メモ帳

血液内科関連の論文について,主にアブストラクトの日本語訳を載せています.基本は自分用メモですので,ご利用の際はその点ご了承ください.

骨髄腫患者のCR判定における尿免疫固定法の役割

Role of urine immunofixation in the complete response assessment of MM patients other than light-chain-only disease.
Blood. 2019 Jun 20;133(25):2664-2668.
PMID: 31010846  doi: 10.1182/blood.2019000671.

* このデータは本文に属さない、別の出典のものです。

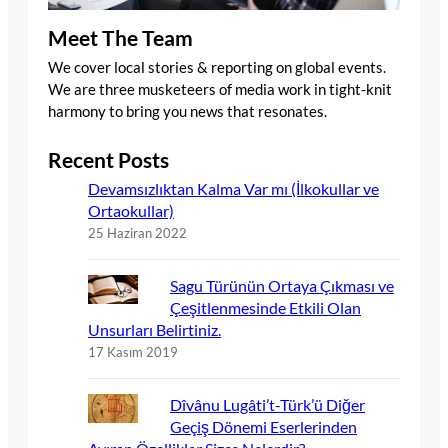
Meet The Team
We cover local stories & reporting on global events.
We are three musketeers of media work in tight-knit
harmony to bring you news that resonates.
Recent Posts
Devamsızlıktan Kalma Var mı (İlkokullar ve
Ortaokullar)
25 Haziran 2022
Sagu Türünün Ortaya Çıkması ve
Çeşitlenmesinde Etkili Olan
Unsurları Belirtiniz.
17 Kasım 2019
Dîvânu Lugâti’t-Türk’ü Diğer
Geçiş Dönemi Eserlerinden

多発性骨髄腫(MM)の治療効果判定クライテリアでは、完全奏功(CR)と判定するためには血清免疫固定法(sIFE)と尿免疫固定法(uIFE)の両方でモノクローナル蛋白(M蛋白)が陰性である必要がある。しかし、uIFEはsIFE陰性患者の全例で実施されているわけではない。
著者らは、GEM2012MENOS65試験(NCT01916252)で治療された骨髄腫患者384人(light-chain-only diseaseは除外)についてM蛋白の評価を解析し、治療後にsIFEが陰性となった患者におけるuIFE陽性率を明らかにした。また、CR、uIFEが評価できない以外はCR(uncertain CE; uCR)、very good partial response (VGPR)の患者における微小残存病変(MRD)陰性率と無増悪生存率(PFS)について評価を行った。
診断時点で血清からのみM蛋白が検出され、治療後にsIFEが陰性となり、かつuIFEの結果が利用可能だった107人のうち、uIFEが陽性だった割合は0%だった。
診断時に血清と尿の両方からM蛋白が検出され、治療後にsIFEが陰性となった161人のくち、uIFE陽性だったのは3人(1.8%)だった。
CRとuCRを達成した患者の間に、地固め療法後のMRD陰性率(<10^-6; 76% vs 75%; P=0.9)と2年PFS(85% vs 88%; P=0.4)の差はみられなかず、VGPRに至った患者では有意に低かった。
今回の結果から、light-chain only disease以外の骨髄腫患者においてCRと判定する際にuIFEは必須ではない可能性が示唆された。